_Explore the material_.
A. In the passage on postcolonial African writers below, whose life in Nigeria and relocation to America make up an arresting portrayal of the fate of Nigerians at home and abroad?
B. Please carry on the passage on postcolonial African writers below from the point where it stops.

*** Opening of Text provided ***

This appears to be the case in the larger postcolonial African writer.

For instance, Gurnah’s Pilgrims Way and Desertion depict the consequences of the Tanzanian experience of colonialism in the new Western locations where characters like Daud and Rashid, struggling with the yoke of racism, are condemned to speak for all oppressed and marginalized black people. Also, Adichie’s Americanah explores Nigerian lives and experiences beyond the country, speaking coherently about the interconnectedness of and differences between Nigeria and America. Ifemelu’s life in Nigeria and her relocation to America constitute an arresting portrayal of the fate of Nigerians at home and abroad. So, we could say that Americanah conveys Adichie’s rootedness both in Nigeria and in America, just as Pilgrims Way and Desertion establish Gurnah’s reputation as an artist sensitive to the multiple world experiences of colonial East Africa. What is striking about the Zimbabwean experience?

*** Close of Text provided ***
*** Opening of Provided information ***

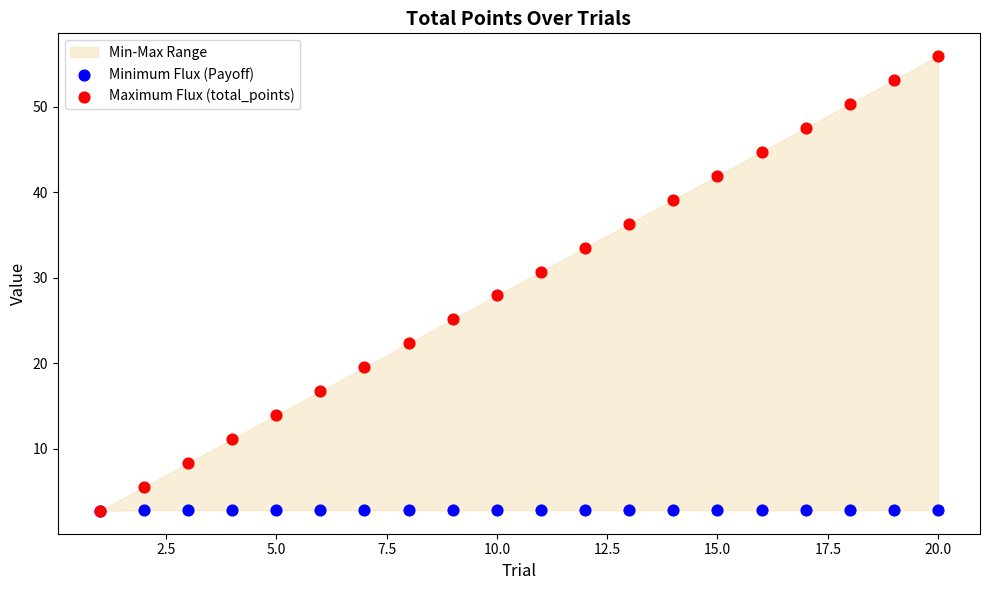

In the Maximum Flux (total_points) series, what Y value is closest to 29?

27.9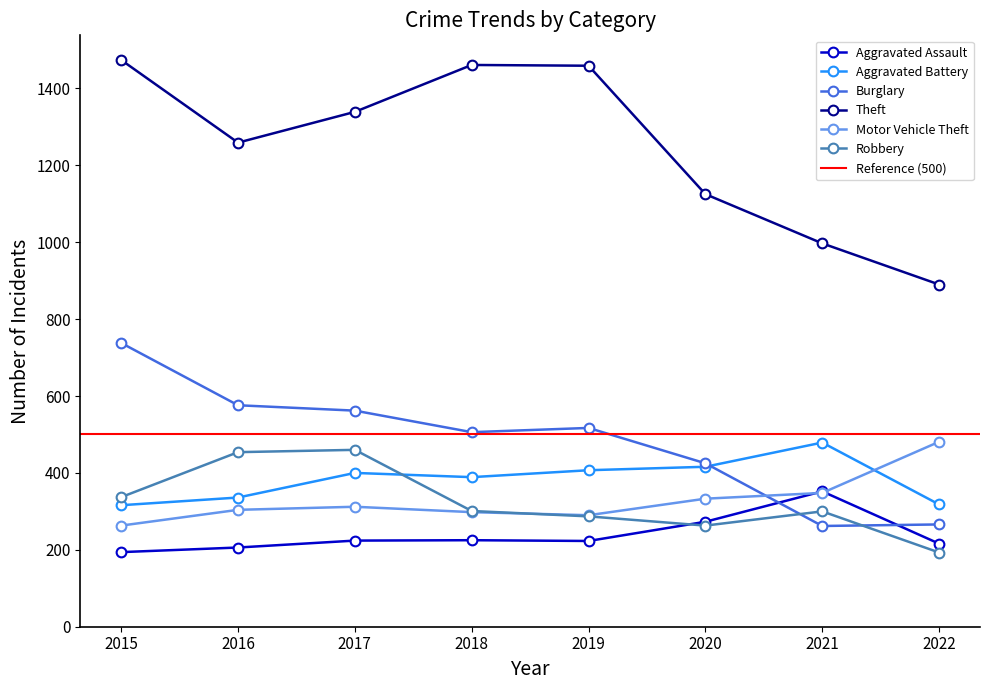

In Aggravated Battery, how many points are higher than both neighbors (excluding endpoints)?

2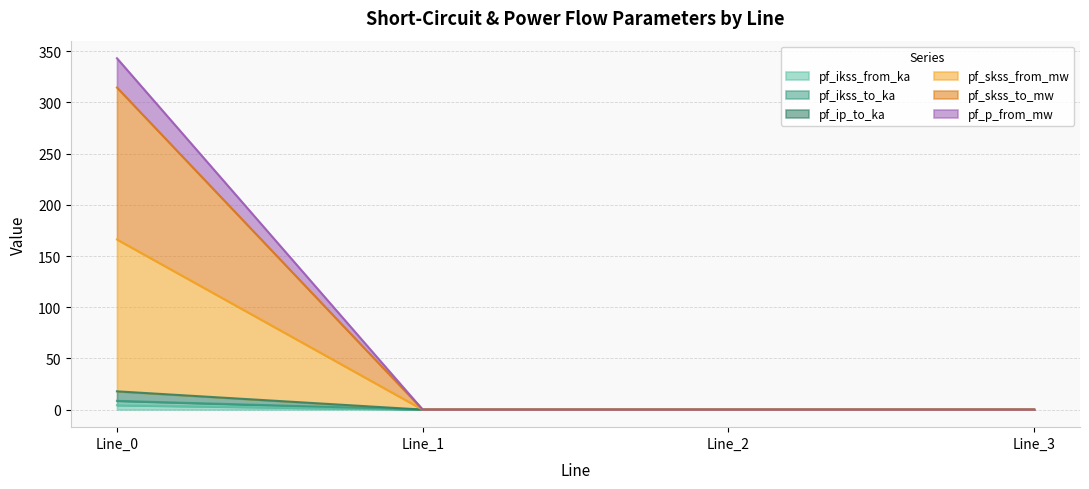

At how many categories does at least one series exceed 328?

1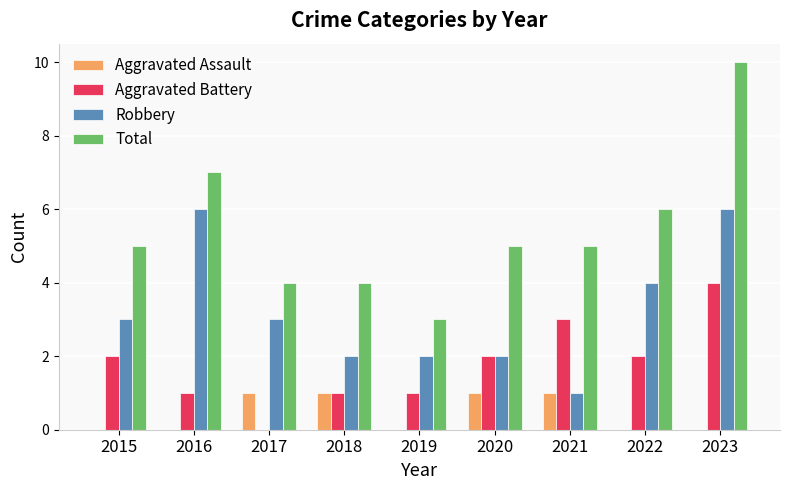

Reading left to right, extract all data points from this chart.

Aggravated Assault: 0	0	1	1	0	1	1	0	0
Aggravated Battery: 2	1	0	1	1	2	3	2	4
Robbery: 3	6	3	2	2	2	1	4	6
Total: 5	7	4	4	3	5	5	6	10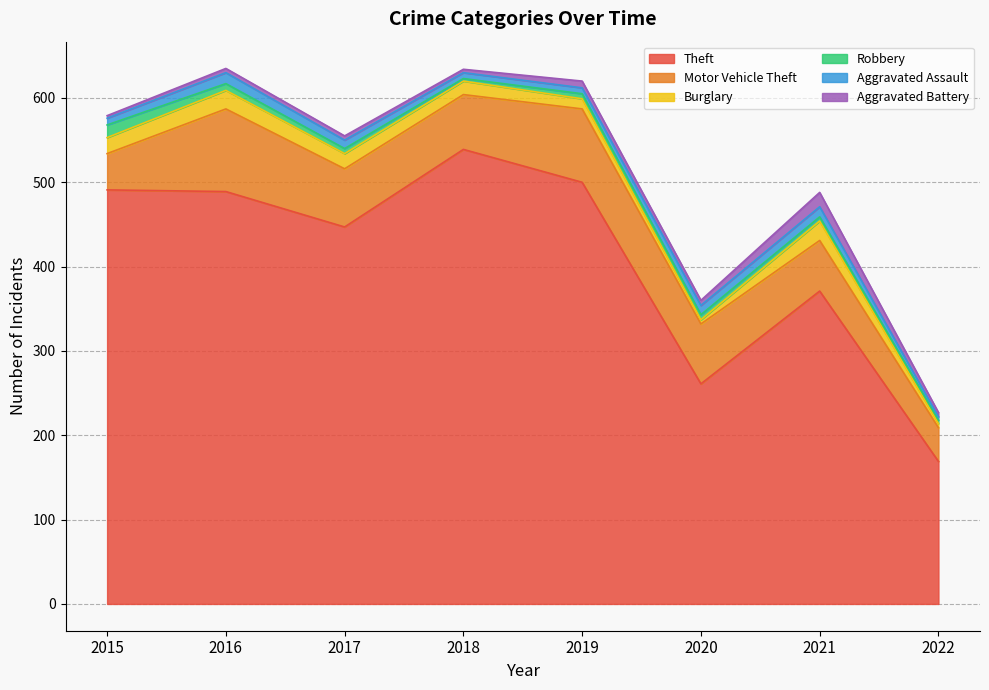

What is the lowest value of the Robbery series?

3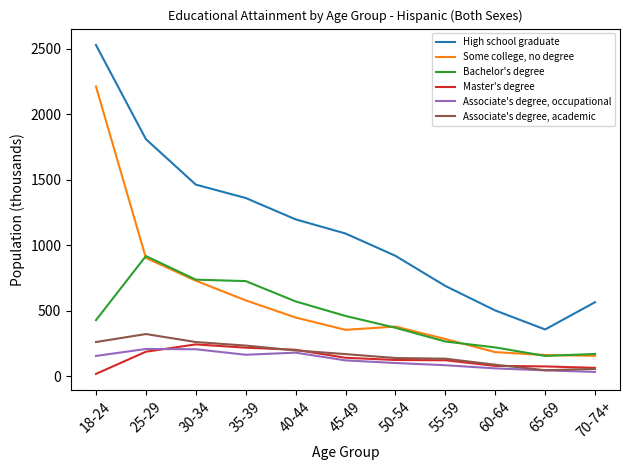

The value of Bachelor's degree at 30-34 is 738. True or false?

True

*** Close of Provided information ***

_Answers given_.
A. Ifemelu's.

B.
Jeanne-Marie Jackson-Awotwi

To be sure, African writers have long been at the vanguard of exploring diaspora and emigration as nationally constitutive phenomena, across a wide swath of countries. And they’ve often done so with an eye specifically to how internal class dynamics are consecrated from “outside.” The trope of the “been-to” in West African literature in the post-independence era is another example that I’d add to those you’ve provided—as featured in Achebe’s No Longer At Ease or Armah’s Fragments. In that sense, my characterization of Zimbabwean literature in that essay may indeed be read as one case study that stands in for a larger situation. That said, even if Zimbabwe is not an exception in terms of the kinds of broad insider/outsider themes its literature foregrounds, it is certainly distinctive in their extremity.

Along with the topics of transnationalism, travel, and fraught global African ambassadorship that you list, Zimbabwe also forces us to think about culture from the slightly different angle of “remittance.” Is remittance relevant elsewhere on the continent? Yes, obviously, any African living abroad will tell you that. But Zimbabwe relies on its diaspora to an astonishing extent. In 2020 alone, remittance income grew by 58%, bringing its total amount to about $1 billion. And this isn’t Nigeria! It is a country whose total population is only 15 million, with at least 5 million people also living abroad—by some estimates, that number is as high as 7 million. Relatively few of the Zimbabwean writers making names for themselves elsewhere—including Chigumadzi and Novuyo Rosa Tshuma, the two writers whose work that n+1 essay featured—live mainly in Zimbabwe. (Virtually all of my favorite Ghanaian and South African writers, in contrast, live in those countries.)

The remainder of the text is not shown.